I’m just about to get started with CUDA, and am looking at what graphics card to buy. My first thought was with the geforce range (lots of cores for cheap!), but then I found that double precision was throttled in this series, and also in other models. So, before I make my decision, I just want to make sure I got everything right with this. AFAIK this is the DP performance, as a fraction of SP performance:

Tesla series: 1/2 (full performance)
Quadro 4000-6000: 1/2 (full performance)
Quadro 600-2000: 1/12
GTX 5xx: 1/8

It has been remarkably hard to find these figures (or i’ve been looking in the wrong places…)!
If anyone could confirm these figures it would be greatly appreciated!

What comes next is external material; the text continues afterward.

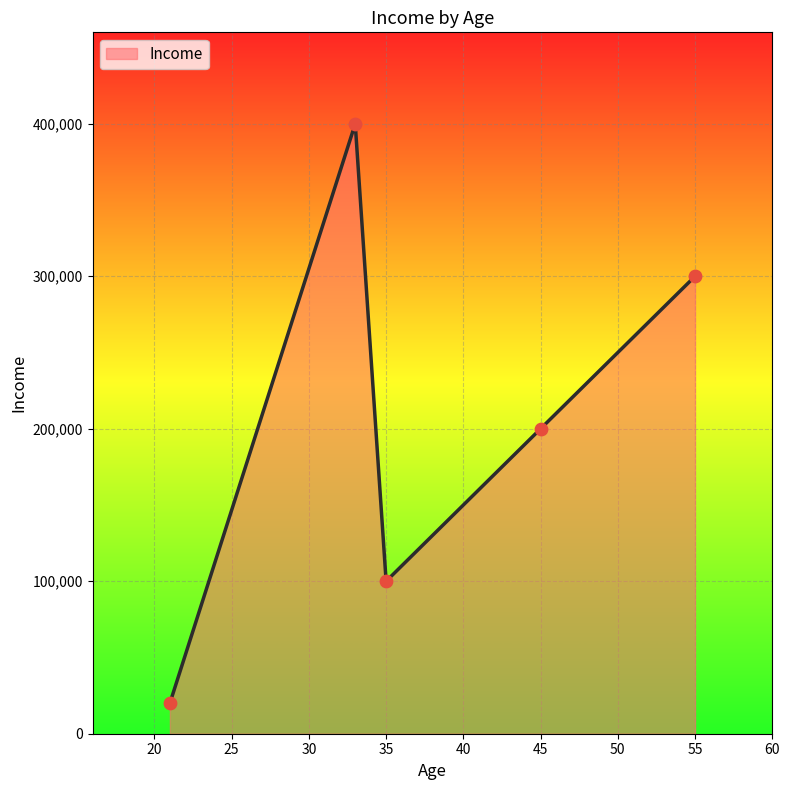

What is the average value?

204000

Unless you know you are limited by double precision performance of a single GPU, I’d recommend buying a consumer card first to familiarize yourself with CUDA and to find out your specific needs. There are remarkably few problems that are actually limited by double precision throughput, as double precision also needs twice the memory bandwidth. And even then, the double precision performance per $ is still better for the consumer cards.

Ultimately I will use CUDA for scientific computing, so at some point double precision is needed. But for my purposes right now, I’m only interested in learning CUDA. So I’m definitely leaning towards a consumer card. I guess for single precision performance, gtx580 will be similar to quadro 6000?

Actually the GTX 580 achieves about 50% more single precision GFLOP/s and 33% higher bandwidth than the Quadro 6000. It has only a quarter of the memory though. It’s definitely more than enough for learning CUDA.

Yeah the memory won’t be a problem. Is memory bandwidth throttled as well for DP on the gtx series?

No, you get the full memory bandwidth (33% more than Quadro 6000). So memory bandwidth limited double precision calculations are actually faster on the GTX 580.

I don’t think it would even be technically possible to throttle memory bandwidth depending on single- or double precision, as the memory controller has no info what the data is used for.